Q14. Is it acceptable to install communication cable in the same lighting pole which is being used as a raceway for lighting conductors?
A14. Only if there is a barrier or listed divider between the communication cable and the power conductors.
Communications conductors must not be placed in any raceway, compartment, outlet box, junction box, or similar fitting with conductors of electric light, power or Class 1 circuits [800.133(A)(1)(d)].
Ex 1: Communications circuits can be within the same enclosure with conductors of electric light, power and Class 1 circuits, where separated by a permanent barrier or listed divider.
Q15. In a commercial occupancy, does the Code require that each office must have its own separate light switch to control the luminaires in that office?
A15. In non-dwelling locations, the installation of light switches is not generally specified by the Code, although 210.70(C) addresses the requirements for switches to control lighting where the illumination is needed to service equipment.
(C) Other Than Dwelling Units. At least one lighting outlet that contains a switch or is controlled by a wall switch must be installed in attics and underfloor spaces containing equipment that requires servicing. The switch must be located at the usual point of entry to these spaces, and the lighting outlet must be located at or near the equipment requiring servicing.
In dwelling units, there are more specific requirements in regard to lighting outlets and switch control for them:
210.70 Lighting Outlet Requirements.
(A) Dwelling Unit Lighting Outlets. Lighting outlets must be installed in:
(1) Habitable Rooms. At least one wall switch-controlled lighting outlet must be installed in every habitable room and bathroom of a dwelling unit.
Ex 1: In other than kitchens and bathrooms, a receptacle controlled by a wall switch can be used instead of a lighting outlet.
Ex 2: Lighting outlets can be controlled by occupancy sensors equipped with a manual override that permits the sensor to function as a wall switch.
(2) Other Areas.
(a) Hallways, Stairways, and Garages. In dwelling units, not less than one wall switch-controlled lighting outlet must be installed in hallways, stairways, attached garages, and detached garages with electric power.
(b) Exterior Entrances. At least one wall switch-controlled lighting outlet must provide illumination on the exterior side of outdoor entrances or exits of dwelling units with grade-level access.
(c) Stairway. If the stairway between floor levels has six risers or more, a wall switch must be located at each floor level and at each landing level that includes an entryway to control the illumination for the stairway.
Ex to (a), (b), and (c): Lighting outlets for hallways, stairways, and outdoor entrances can be switched by a remote, central, or automatic control device.
(3) Storage and Equipment Rooms. At least one lighting outlet that contains a switch or is controlled by a wall switch must be installed in attics, underfloor spaces, utility rooms, and basements used for storage or containing equipment that requires servicing.

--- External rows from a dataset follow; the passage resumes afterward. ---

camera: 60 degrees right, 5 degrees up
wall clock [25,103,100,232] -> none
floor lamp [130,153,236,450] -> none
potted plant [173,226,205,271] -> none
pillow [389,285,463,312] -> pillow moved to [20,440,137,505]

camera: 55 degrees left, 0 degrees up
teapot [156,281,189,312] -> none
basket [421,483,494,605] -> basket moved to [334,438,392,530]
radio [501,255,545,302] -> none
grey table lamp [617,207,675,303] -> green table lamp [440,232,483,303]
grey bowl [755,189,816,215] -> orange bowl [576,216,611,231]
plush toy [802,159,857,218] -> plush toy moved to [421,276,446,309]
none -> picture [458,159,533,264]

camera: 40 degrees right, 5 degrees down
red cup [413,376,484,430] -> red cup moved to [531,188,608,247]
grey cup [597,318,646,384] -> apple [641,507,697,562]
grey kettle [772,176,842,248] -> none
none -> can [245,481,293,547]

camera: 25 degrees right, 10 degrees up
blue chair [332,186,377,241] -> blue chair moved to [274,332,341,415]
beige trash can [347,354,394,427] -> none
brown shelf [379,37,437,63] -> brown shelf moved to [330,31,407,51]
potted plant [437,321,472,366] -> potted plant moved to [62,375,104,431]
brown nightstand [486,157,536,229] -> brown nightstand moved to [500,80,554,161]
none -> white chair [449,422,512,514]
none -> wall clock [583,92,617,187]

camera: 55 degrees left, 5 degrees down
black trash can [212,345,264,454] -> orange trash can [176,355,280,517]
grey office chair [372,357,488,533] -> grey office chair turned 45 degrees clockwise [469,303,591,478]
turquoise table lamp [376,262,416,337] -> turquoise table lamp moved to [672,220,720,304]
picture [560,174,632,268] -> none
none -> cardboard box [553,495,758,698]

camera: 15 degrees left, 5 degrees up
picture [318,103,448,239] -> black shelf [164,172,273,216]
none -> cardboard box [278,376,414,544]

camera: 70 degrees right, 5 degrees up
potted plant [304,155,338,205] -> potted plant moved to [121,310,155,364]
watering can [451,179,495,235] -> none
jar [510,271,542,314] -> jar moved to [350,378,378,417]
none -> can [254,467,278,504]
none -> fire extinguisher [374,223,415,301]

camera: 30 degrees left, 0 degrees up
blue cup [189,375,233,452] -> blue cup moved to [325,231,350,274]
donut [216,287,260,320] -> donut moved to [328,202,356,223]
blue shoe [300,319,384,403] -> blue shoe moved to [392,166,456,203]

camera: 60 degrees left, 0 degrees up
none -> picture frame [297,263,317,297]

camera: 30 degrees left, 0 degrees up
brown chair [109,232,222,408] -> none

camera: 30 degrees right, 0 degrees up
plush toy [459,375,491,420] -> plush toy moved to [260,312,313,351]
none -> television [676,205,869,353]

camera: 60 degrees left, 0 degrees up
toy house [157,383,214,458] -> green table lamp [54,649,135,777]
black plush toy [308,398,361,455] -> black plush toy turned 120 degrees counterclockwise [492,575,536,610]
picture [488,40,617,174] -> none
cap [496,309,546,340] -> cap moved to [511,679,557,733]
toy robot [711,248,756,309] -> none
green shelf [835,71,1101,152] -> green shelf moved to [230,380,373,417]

The switch must be located at the usual point of entry to these spaces, and the lighting outlet must be located at or near the equipment that requires servicing.
(B) Guest Rooms or Guest Suites. At least one wall switch-controlled lighting outlet must be installed in every habitable room and bathroom of a guest room or guest suite of hotels, motels, and similar occupancies.
Ex 1: In other than bathrooms and kitchens, a receptacle controlled by a wall switch is permitted in lieu of lighting outlets.
Ex 2: Lighting outlets can be controlled by occupancy sensors equipped with a manual override that permits the sensor to function as a wall switch.